▶ [Requirement]
In the entries below, find each line with the string "swing" and copy it.

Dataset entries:
····················
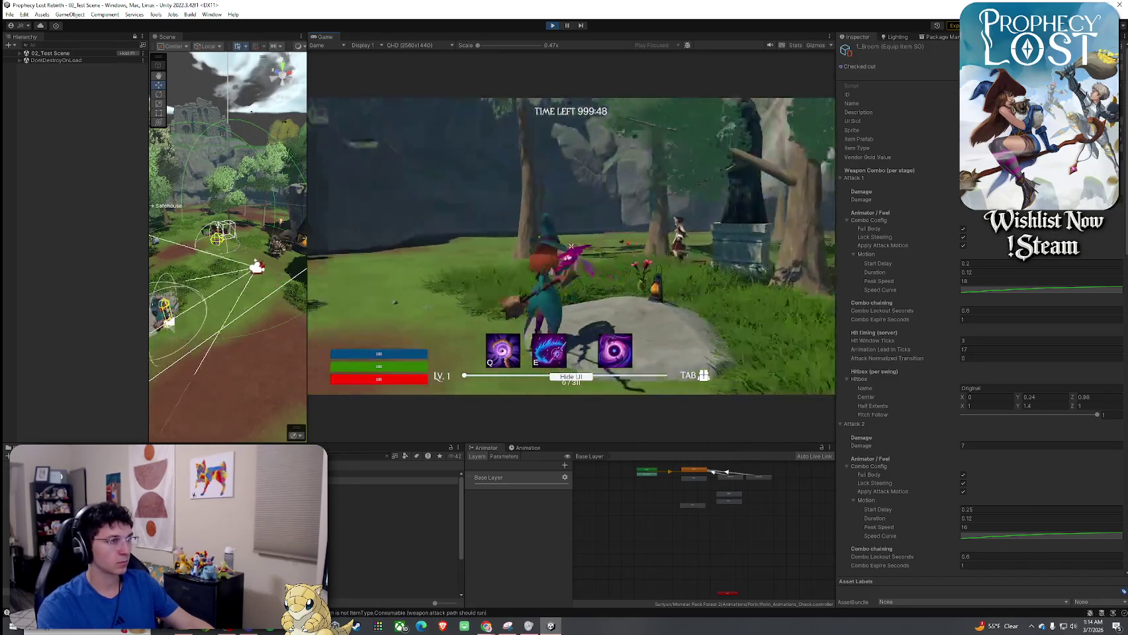
left_click(571, 246)
left_click(570, 246)
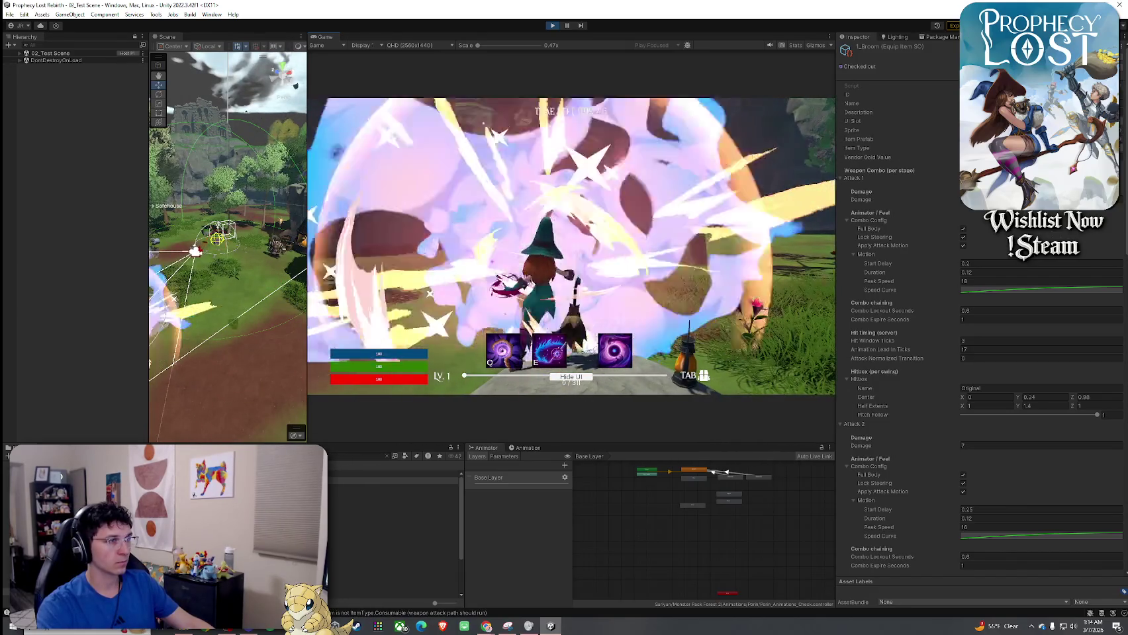
Scroll the 1_Broom Inspector to Weapon VFX and open the third-swing explosion prefab
key("super")
scroll(906, 300, "down", 5)
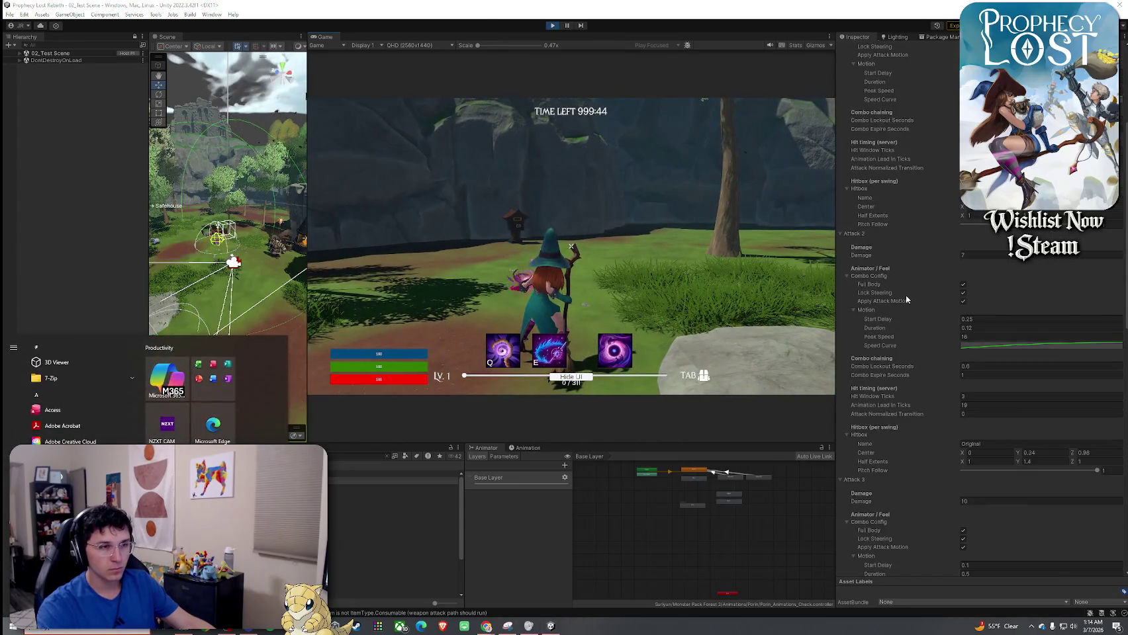
scroll(905, 297, "down", 5)
scroll(906, 294, "down", 10)
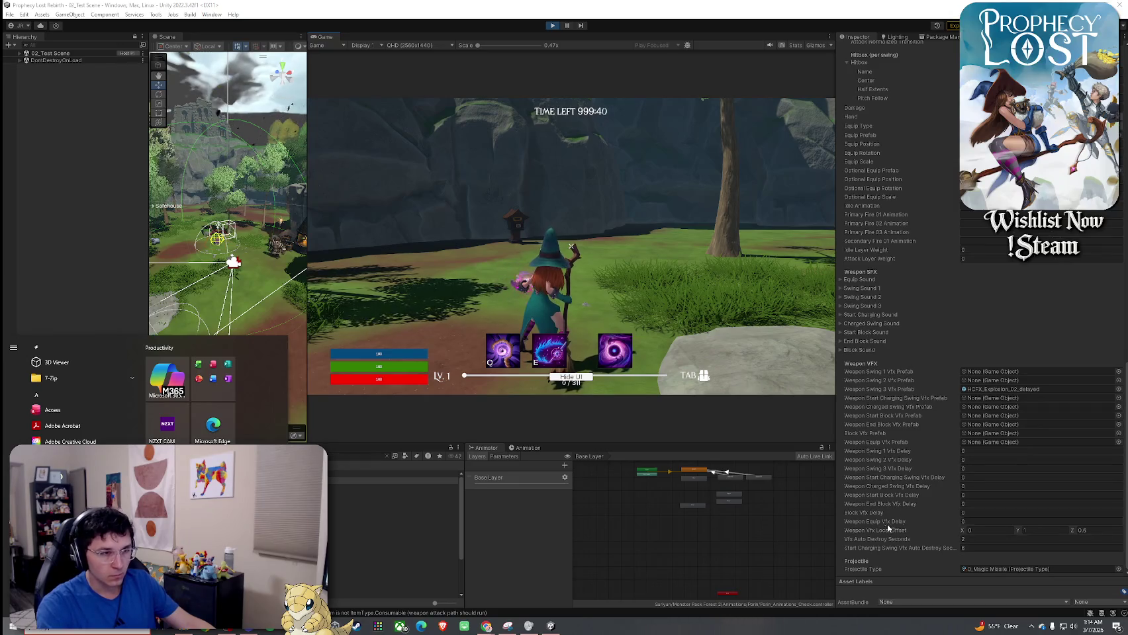
left_click(881, 531)
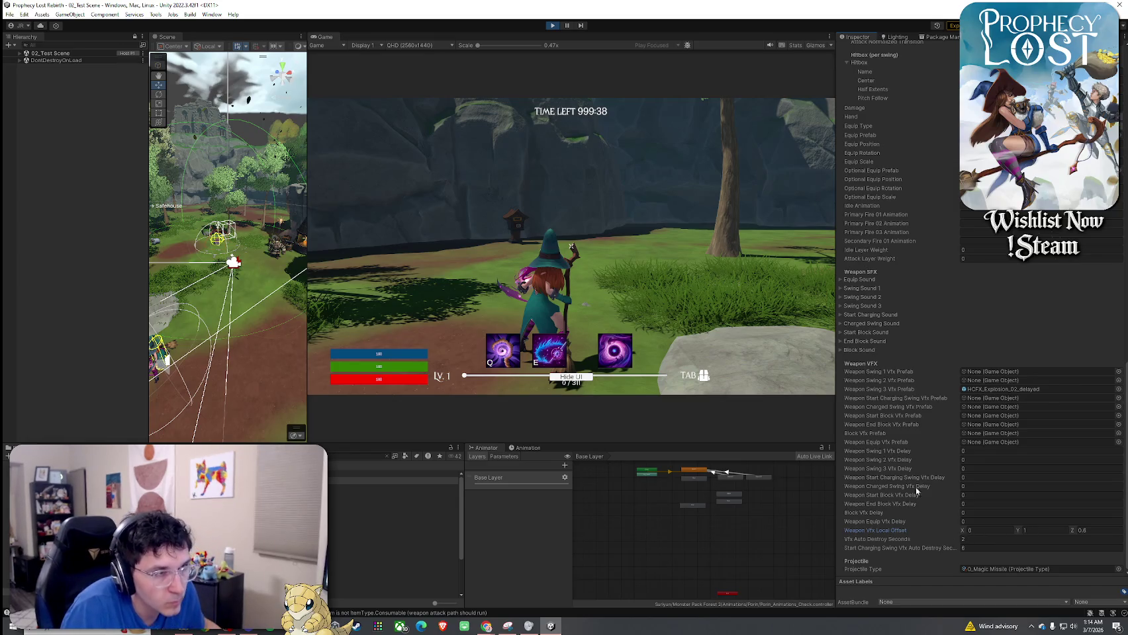
left_click(1029, 389)
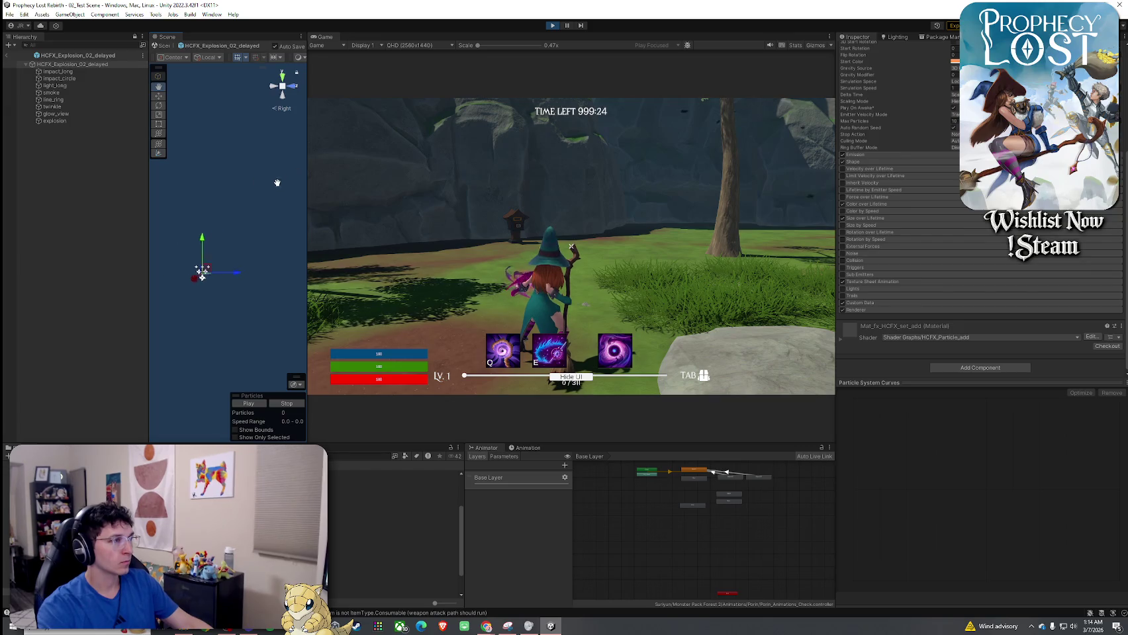
Nudge the explosion object right, then test a three-swing broom combo in game
scroll(915, 173, "up", 4)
····················
▶ [Reply]
Scroll the 1_Broom Inspector to Weapon VFX and open the third-swing explosion prefab
Nudge the explosion object right, then test a three-swing broom combo in game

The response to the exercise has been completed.